I have now seen this for the second or third time:
Syncthing suddenly just not running anymore.
This time i checked: sudo service syncthing@sync status
With this output:
● firstname.lastname@example.org - Syncthing - Open Source Continuous File Synchronization for sync
Loaded: loaded (/lib/systemd/system/syncthing@.service; enabled)
Active: inactive (dead) since Mo 2018-04-09 00:14:26 UTC; 10h ago
Process: 4304 ExecStart=/usr/bin/syncthing -no-browser -no-restart -logflags=0 (code=killed, signal=PIPE)
Main PID: 4304 (code=killed, signal=PIPE)
In the journal there was no error message at the end.
What could be causing this?
I have one suspect:
I have one folder which is VERY big (more than a million files, >100GB).
I have seen this before, that while scanning this folder syncthing stopped working. My guess would be that there is some kind of is-alive-check of the system to verify that the service is still running, but probably when the scan takes too long it is not responding or not generating a heartbeat or whatever triggers the is-alive-check. Thus the service is killed.
When i paused this particular folder the service survived.
When i first paused it until al other folders were scanned (after restart) and then activated it, syncthing would also survive.
Anyway … it seems connected. (But of course this could be coincidence as well …)
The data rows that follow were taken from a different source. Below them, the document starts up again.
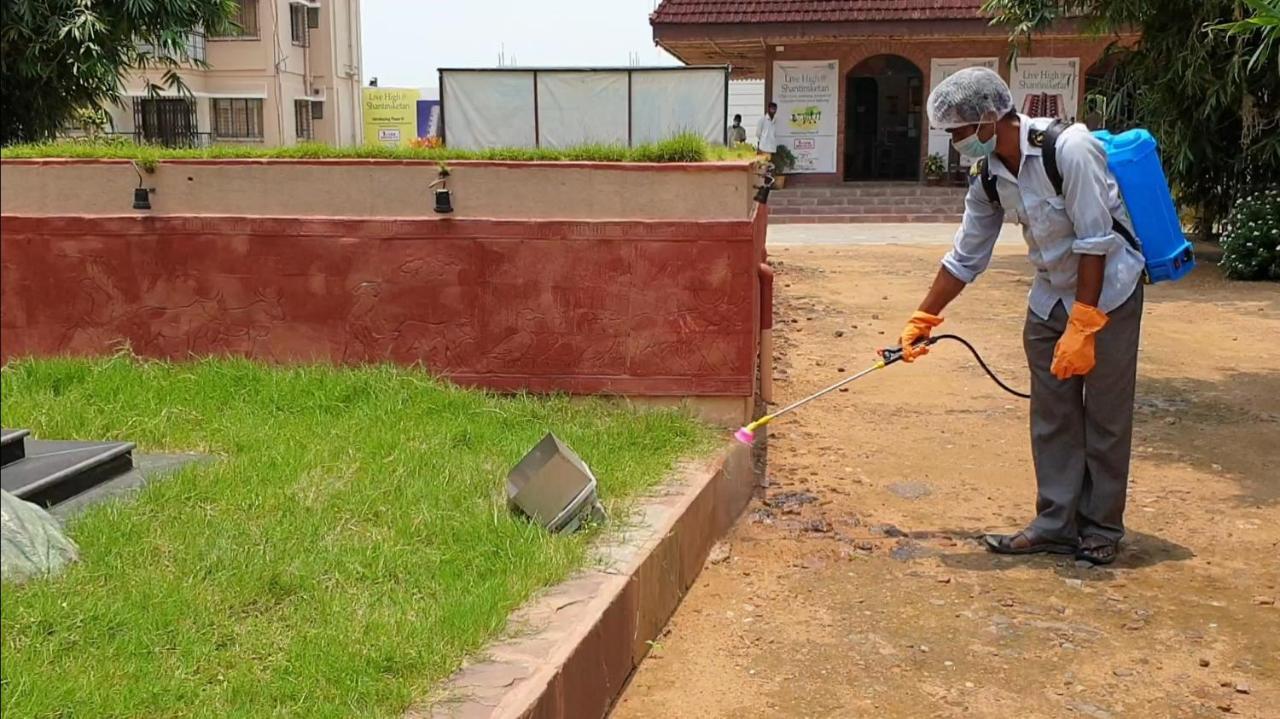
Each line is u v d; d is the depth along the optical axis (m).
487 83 15.30
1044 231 4.80
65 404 5.23
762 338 6.61
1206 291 13.12
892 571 4.87
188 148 6.50
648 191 5.62
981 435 6.98
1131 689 3.83
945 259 5.24
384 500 4.27
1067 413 4.95
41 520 3.61
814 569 4.88
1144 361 9.05
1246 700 3.76
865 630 4.29
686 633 4.27
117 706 2.79
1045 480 5.04
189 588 3.40
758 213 6.79
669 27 23.34
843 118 25.56
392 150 6.18
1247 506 5.65
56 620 3.13
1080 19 18.36
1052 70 24.86
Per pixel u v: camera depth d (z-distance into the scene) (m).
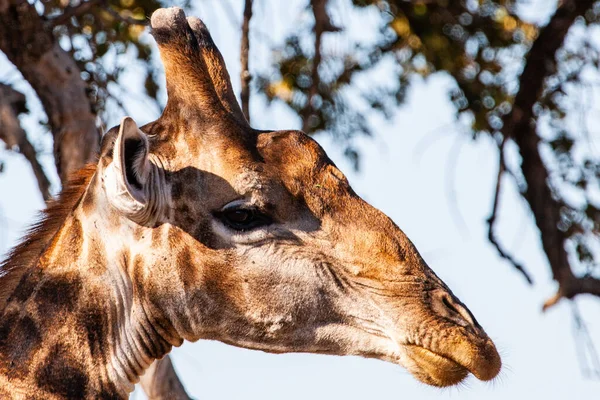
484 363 10.04
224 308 10.25
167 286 10.23
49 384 9.96
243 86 14.56
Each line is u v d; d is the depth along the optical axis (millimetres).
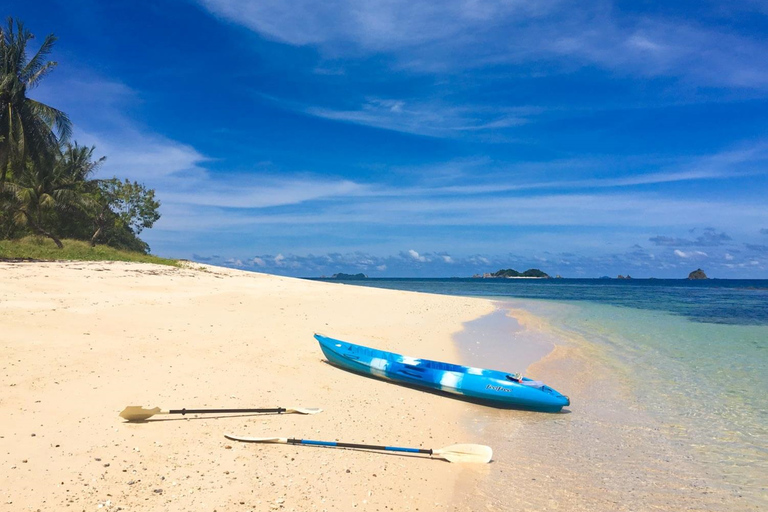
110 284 17781
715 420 9164
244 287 22375
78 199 35594
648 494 6305
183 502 5223
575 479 6688
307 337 13992
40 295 14172
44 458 5805
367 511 5477
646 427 8797
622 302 38938
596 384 11695
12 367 8398
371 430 7980
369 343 14523
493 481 6539
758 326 22188
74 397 7648
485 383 10023
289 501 5484
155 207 46781
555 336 18812
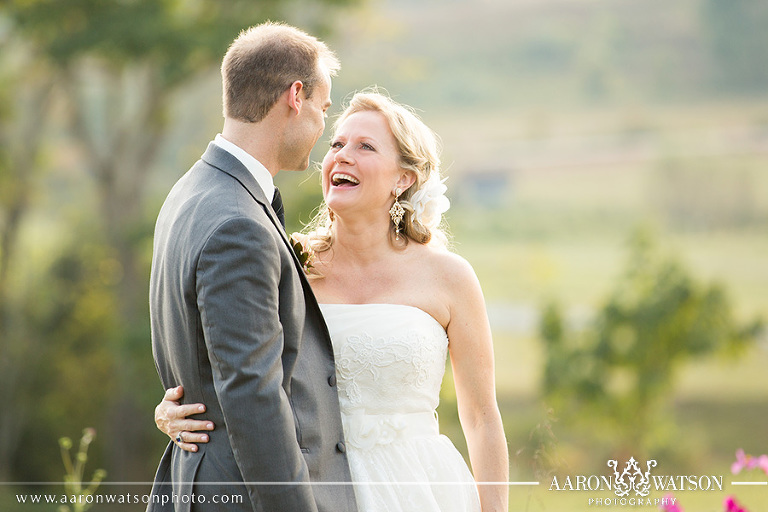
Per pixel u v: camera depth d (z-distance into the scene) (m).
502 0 95.38
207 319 3.33
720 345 18.78
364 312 4.18
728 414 27.91
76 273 25.84
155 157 26.56
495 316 46.25
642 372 18.70
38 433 23.81
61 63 22.11
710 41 85.31
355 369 4.09
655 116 79.94
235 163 3.64
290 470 3.31
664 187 66.00
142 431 23.08
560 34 91.88
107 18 21.00
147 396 20.88
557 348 19.17
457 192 71.19
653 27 89.56
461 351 4.30
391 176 4.32
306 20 22.88
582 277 52.84
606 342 18.70
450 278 4.30
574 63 90.06
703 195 64.44
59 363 24.69
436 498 4.07
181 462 3.61
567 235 67.06
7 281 25.39
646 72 86.50
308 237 4.48
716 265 53.47
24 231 26.81
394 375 4.10
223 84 3.81
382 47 28.00
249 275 3.35
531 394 31.83
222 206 3.46
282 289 3.57
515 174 75.12
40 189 27.44
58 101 25.62
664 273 18.91
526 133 81.44
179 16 21.92
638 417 18.80
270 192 3.75
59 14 21.02
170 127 26.09
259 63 3.68
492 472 4.21
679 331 18.70
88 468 23.45
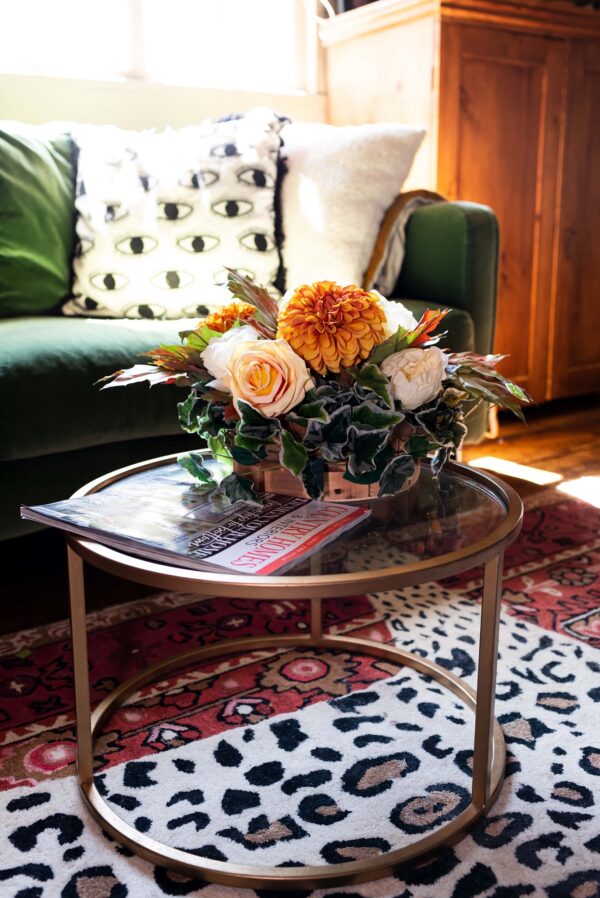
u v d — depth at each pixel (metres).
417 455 0.99
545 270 2.94
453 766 1.12
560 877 0.92
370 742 1.17
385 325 0.98
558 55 2.77
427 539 0.91
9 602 1.66
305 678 1.34
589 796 1.06
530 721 1.22
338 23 2.81
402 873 0.93
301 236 2.10
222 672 1.37
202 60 2.85
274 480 1.03
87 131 2.15
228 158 2.09
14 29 2.51
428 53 2.54
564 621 1.54
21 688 1.33
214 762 1.13
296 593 0.79
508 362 2.94
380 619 1.55
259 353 0.91
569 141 2.88
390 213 2.17
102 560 0.87
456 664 1.38
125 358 1.64
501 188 2.75
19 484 1.56
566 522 2.05
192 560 0.83
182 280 2.01
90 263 2.01
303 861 0.94
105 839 0.99
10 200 1.96
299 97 2.93
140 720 1.24
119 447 1.69
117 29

I actually had a similar problem with the 32bit dev-build (from another ticket) on my windows machine this morning. There was a popup from windows saying syncthing had a memory problem. Didn’t think about it more though. But synchting was using almost 1GB of RAM at that time.
Could you add a proper error-message in that case so it’s easy to understand?
Is there any way to work around this? I mean the machine is 32bit with low RAM, can’t change that. Maybe could you optimize / reduce the memory-usage?
If it dies due to failure to allocate there is a very verbose panic message, I just it just wasn’t captured by systemd or you didn’t see it. If it gets killed by Linux due to OOM, there is no chance to emit a message. The dmesg log will have a message from the kernel about it.
Generally speaking it’s fairly optimized as is. The known exceptions are very large files (which soon will be better with variable block size) and large folders where a lot has changed (because all of the changed files get queued).
[998745.207835] Out of memory: Kill process 21850 (syncthing) score 826 or sacrifice child
[998745.207975] Killed process 21850 (syncthing) total-vm:1340936kB, anon-rss:856940kB, file-rss:0kB, shmem-rss:0k
Would it make sense to use a disk-spilling queue in both scanner and puller? Scanner is a bit more problematic as we store a file info (without block though), not just file name. It seems pretty doable to use an adjusted version of the index sorter for this. It’s not the nicest solution considering the disk io discussions going on, but better than OOM crashes and short of walking the folders twice, I don’t see a possibility to have progress updates without intermediately storing files to be processed. I’d definitely propose to use some heuristic criterion for spilling, not a fixed max size, to prevent spilling on systems that can take the memory spike.